Paycom Earnings: Self-Service Payroll Cannibalizes Revenue and Upsells Stall but Shares Look Cheap
We lower our fair value estimate for Paycom PAYC to $295 from $370 per share following the release of mixed third-quarter results and underwhelming preliminary guidance for fiscal 2024. Paycom is facing ongoing difficulty converting the remaining third of existing clients to the firm’s flagship self-service payroll solution, Beti, while simultaneously facing headwinds from nonrecurring service revenue cannibalization. Following the result, we have lowered our long-term revenue per client assumptions, dragging on both top-line growth and profitability expectations. While the outlook has soured for Paycom, we continue to believe the business benefits from high customer switching costs underpinning our narrow moat rating, and we view the firm as well placed to take a further share of the expansive payroll and HCM market. Despite a sharp fall post-release as low as $166, Paycom shares remain attractive relative to our updated fair value estimate.
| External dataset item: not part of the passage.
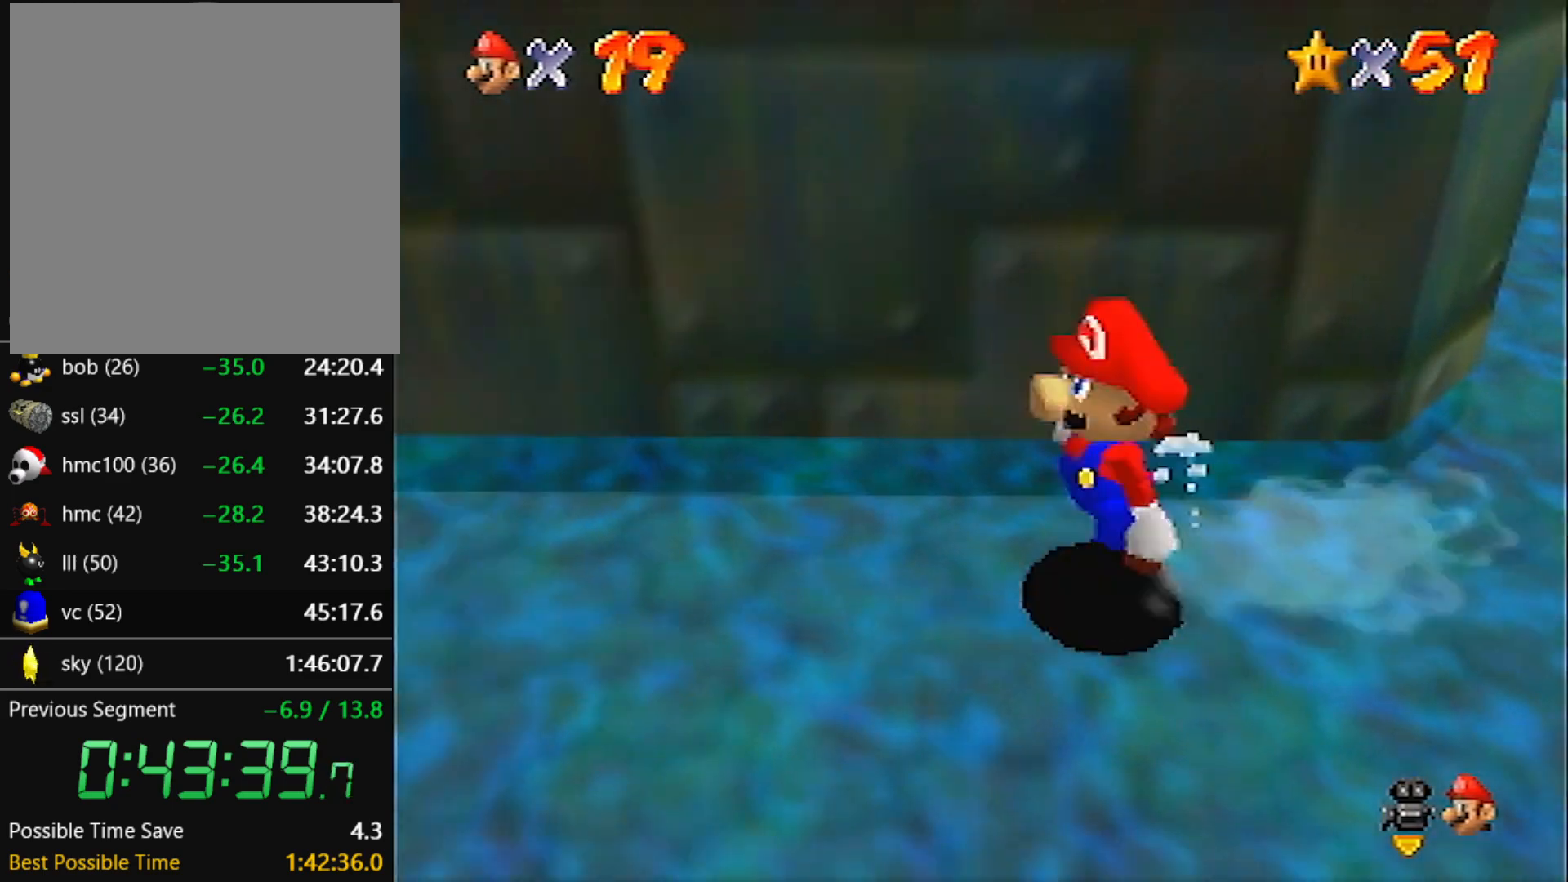
{"buttons": ["Z"], "left_stick": "up-left", "events": [[100, "A", "up"], [100, "left_stick", "up-left"], [134, "C_UP", "down"], [301, "C_UP", "up"]]}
Paycom’s laser focus on driving automation and self-service payroll appears to have become a double-edged sword for the firm. Beti continues to be a key drawcard for new clients looking to reduce costly payroll errors and improve efficiency and has supported stickier clients and margin uplift for Paycom. However, increased accuracy through automation and employee engagement has been at the expense of Paycom’s revenue tied to ad hoc payroll correction services. Simultaneously, conversion resistance among remaining clients appears increasingly structural, and we now expect Paycom will need to service duplicate payroll platforms and enjoy lower module adoption over the long term, limiting operating leverage relative to our prior forecasts.